Community Articles

aervits · ‎02-16-2017

Welcome back folks, in this tutorial, I'm going to demonstrate how to easily import existing Spark workflows and execute them in WFM as well as create your own Spark workflows. As of today, Apache Spark 2.x is not supported in Apache Oozie bundled with HDP. There is community work around making Spark2 run in Oozie but it is not released yet. I'm going to concentrate on Spark 1.6.3 today.

First things first, I'm going to import a workflow into WFM from Oozie examples https://github.com/apache/oozie/tree/master/examples/src/main/apps/spark

My cluster setup is:

Ambari 2.5.0

HDP 2.6

HDFS HA

RM HA

Oozie HA

Kerberos

Luckily for Spark action in Kerberos environment I didn't need to add anything else (i.e. credential).

First thing I need is to get dfs.nameservices property from HDFS

Ambari > HDFS > Configs

I'm going to use that for nameNode variable.

I'm ready to import this workflow into WFM, for the details, please review one of my earlier tutorials.

I'm presented with spark action node

Click on the spark-node and hit the gear icon to preview the properties.

let's also review any arguments for input and output as well as RM and NameNode, also notice prepare step, we can select to delete a directory if exists.

We're going to leave everything as is.

When we submit the workflow, we're going to supply nameNode and resourceManager address, below are my properties

notice jobTracker and resourceManager both appear, ignore jobTracker, since it was in the original wf, it was inherited, we're concerned about RM going forward.

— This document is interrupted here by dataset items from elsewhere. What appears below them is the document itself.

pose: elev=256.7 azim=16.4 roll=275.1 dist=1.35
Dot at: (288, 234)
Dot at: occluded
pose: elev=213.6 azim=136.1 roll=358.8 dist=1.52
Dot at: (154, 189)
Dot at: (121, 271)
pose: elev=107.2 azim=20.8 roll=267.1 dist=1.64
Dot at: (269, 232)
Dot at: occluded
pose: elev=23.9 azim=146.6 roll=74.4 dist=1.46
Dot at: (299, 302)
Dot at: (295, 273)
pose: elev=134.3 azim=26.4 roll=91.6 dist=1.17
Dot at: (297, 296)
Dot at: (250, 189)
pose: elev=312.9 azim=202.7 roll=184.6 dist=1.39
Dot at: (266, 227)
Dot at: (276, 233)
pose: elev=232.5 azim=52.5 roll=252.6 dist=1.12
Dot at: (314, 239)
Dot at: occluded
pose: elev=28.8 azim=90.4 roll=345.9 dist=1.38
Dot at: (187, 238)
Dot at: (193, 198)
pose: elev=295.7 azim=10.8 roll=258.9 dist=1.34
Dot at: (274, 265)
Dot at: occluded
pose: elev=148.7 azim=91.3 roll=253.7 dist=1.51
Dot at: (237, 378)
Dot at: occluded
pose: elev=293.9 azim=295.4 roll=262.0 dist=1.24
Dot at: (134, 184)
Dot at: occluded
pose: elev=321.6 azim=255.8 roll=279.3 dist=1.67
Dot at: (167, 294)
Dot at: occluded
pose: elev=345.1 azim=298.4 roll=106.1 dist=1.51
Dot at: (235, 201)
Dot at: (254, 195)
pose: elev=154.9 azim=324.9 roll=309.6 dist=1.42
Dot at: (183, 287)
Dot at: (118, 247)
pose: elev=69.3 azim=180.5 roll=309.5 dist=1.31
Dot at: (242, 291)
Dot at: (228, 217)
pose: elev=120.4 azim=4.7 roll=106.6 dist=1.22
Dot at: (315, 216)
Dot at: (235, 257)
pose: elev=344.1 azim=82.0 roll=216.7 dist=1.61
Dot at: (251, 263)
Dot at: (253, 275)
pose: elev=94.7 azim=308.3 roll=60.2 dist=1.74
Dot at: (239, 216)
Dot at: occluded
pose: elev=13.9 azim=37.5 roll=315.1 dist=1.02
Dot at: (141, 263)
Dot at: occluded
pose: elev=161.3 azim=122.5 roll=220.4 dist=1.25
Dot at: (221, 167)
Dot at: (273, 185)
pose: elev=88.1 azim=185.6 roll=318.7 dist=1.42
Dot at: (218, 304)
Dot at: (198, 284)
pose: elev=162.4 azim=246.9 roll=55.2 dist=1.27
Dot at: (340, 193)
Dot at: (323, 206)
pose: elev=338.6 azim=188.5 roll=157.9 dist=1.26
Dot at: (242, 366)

Also nameNode value is the dfs.nameservices property from core-site.xml as I stated earlier.

Once the job completes, you can navigate to the output directory and see that file was copied.

hdfs dfs -ls /user/aervits/examples/output-data/spark/
Found 3 items
-rw-r--r--   3 aervits hdfs          0 2017-02-16 17:16 /user/aervits/examples/output-data/spark/_SUCCESS
-rw-r--r--   3 aervits hdfs        706 2017-02-16 17:16 /user/aervits/examples/output-data/spark/part-00000
-rw-r--r--   3 aervits hdfs        704 2017-02-16 17:16 /user/aervits/examples/output-data/spark/part-00001

In my case sample input was a book in the examples directory

hdfs dfs -cat /user/aervits/examples/output-data/spark/part-00000
To be or not to be, that is the question;
Whether 'tis nobler in the mind to suffer
The slings and arrows of outrageous fortune,
Or to take arms against a sea of troubles,
And by opposing, end them. To die, to sleep;
No more; and by a sleep to say we end
The heart-ache and the thousand natural shocks
That flesh is heir to ? 'tis a consummation

Next up, I'm going to demonstrate authoring a new Spark action instead of importing one. I'm following a guide http://docs.hortonworks.com/HDPDocuments/HDP2/HDP-2.5.3/bk_spark-component-guide/content/run-sample-... to demonstrate how to add this Pi job to Oozie workflow via WFM.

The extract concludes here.